SELECTED TEXT
LTWL 123: Vampires in Literature Spring 2014 (803932)
MWF 11:00 am-11:50 am WLH 2111
Professor Lisa Lampert-Weissig
Course website:; Office: Lit 347

Week One:  Introduction and Historical Background
Mon. 3/31: Introduction
Wed. 4/2: Introduction: An Unnatural History of the Vampire
Fri. 4/4:  Introduction and readings

There is no quiz this week, but here is some food for thought: Study/quiz questions on early German works

1. Heinrich August Ossenfelder, “Der Vampir,” (see below).  2. Gottfried August Bürger,  “Lenore”  (German)

Week Two:  The German Origins of the Literary Vampire
This week we will continue with background to understanding vampire literature and be discussing the following readings.

Study/quiz questions on early German works

1. Johann Wolfgang Goethe, “The Bride of Corinth” (German)

2. Johann Ludwig Tieck,  (Raupachs) “Wake Not the Dead.”

3. E.T.A. Hoffman, “Aurelia.”

German version

Week Three: England’s Romantic Vampires

PLEASE NOTE: Monday, Apr. 14 we meet in GEISEL LIBRARY Room 276--Classroom 2

Polidori,  “The Vampyre”  in Ryan for Wednesday. Quiz/Study questions

Samuel Taylor Coleridge:Christabel

Week Four:  Sex and the Single Vampire SLIDES
Study/quiz questions

Sheridan Le Fanu, Carmilla in Ryan
Karl Heinrich Ulrichs, “Manor.” Matrosengeschichte  (German)

WHAT TO WORK ON
a) According to the vampire literature syllabus, where does the class meet on Monday, April 14?
b) Extend the vampire literature syllabus by writing its next portion, beginning after the final line shown.
The listing placed after the syllabus is separate material and is unrelated to it.

GIVEN DATA
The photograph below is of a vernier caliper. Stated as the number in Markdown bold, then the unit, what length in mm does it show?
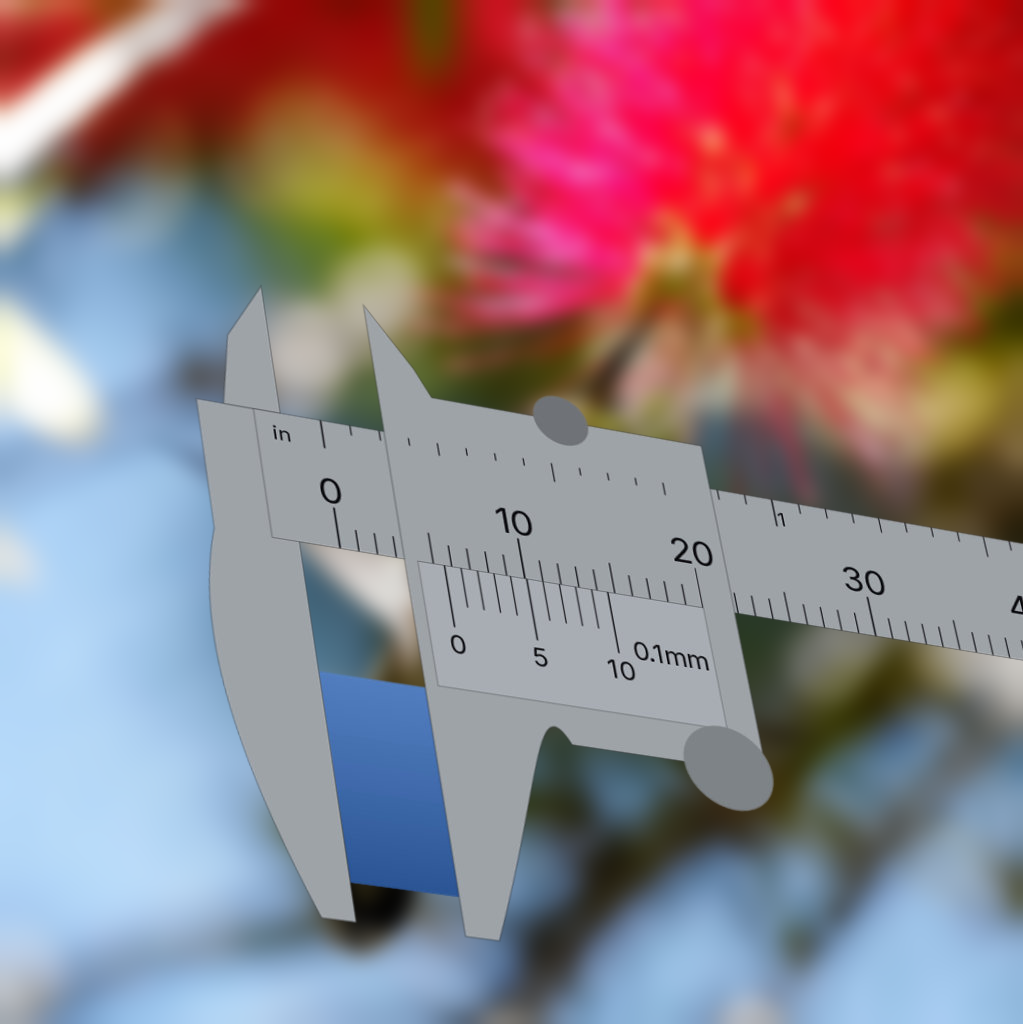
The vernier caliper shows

YOUR RESPONSES
a) Geisel Library, Room 276 (Classroom 2).

b)
Anonymous, “The Mysterious Stranger” in Ryan.

Week Five: Dracula Study questions

Monday: Anonymous, “The Mysterious Stranger” in Ryan. No quiz.

This week we will focus on Stoker’s Dracula (Norton, Ed. Auerbach)
Bibliographies Due in class, at the beginning of class on Friday

Week 6:  Dracula and Co. Dracula questions Murnau/Herzog questions Dracula slides
This week we will finish up discussion of Stoker’s Dracula (Mon. and Wed.) and discuss two German film adaptations: Murnau, Nosferatu (1922) and 2. Herzog, Nosferatu (1979) (Fri.) 

These films are on reserve at Geisel. Murnau's version is widely available on the internet, but I recommend the Kino print on reserve (this can also be found online). For Herzog, if you watch the film in the library make sure you get the version that's right for you. The German version has no subtitles--there is a different English language dvd.

Week 7: Tales of Blood:  Vampires and Race Murnau/Herzog questions

Finish discussion of Murnau, Nosferatu (1922) and Herzog, Nosferatu (1979)
Hanns Heinz Ewers selection from Vampire and essay by Lampert-Weissig (to be distributed) Questions on Ewers

Octavia E. Butler, Fledgling (will begin Week 8)

Week 8:  Vampires on Film 

We will be discussing Fledgling on Monday. Study questions.

I will lecture on the films below in the order listed.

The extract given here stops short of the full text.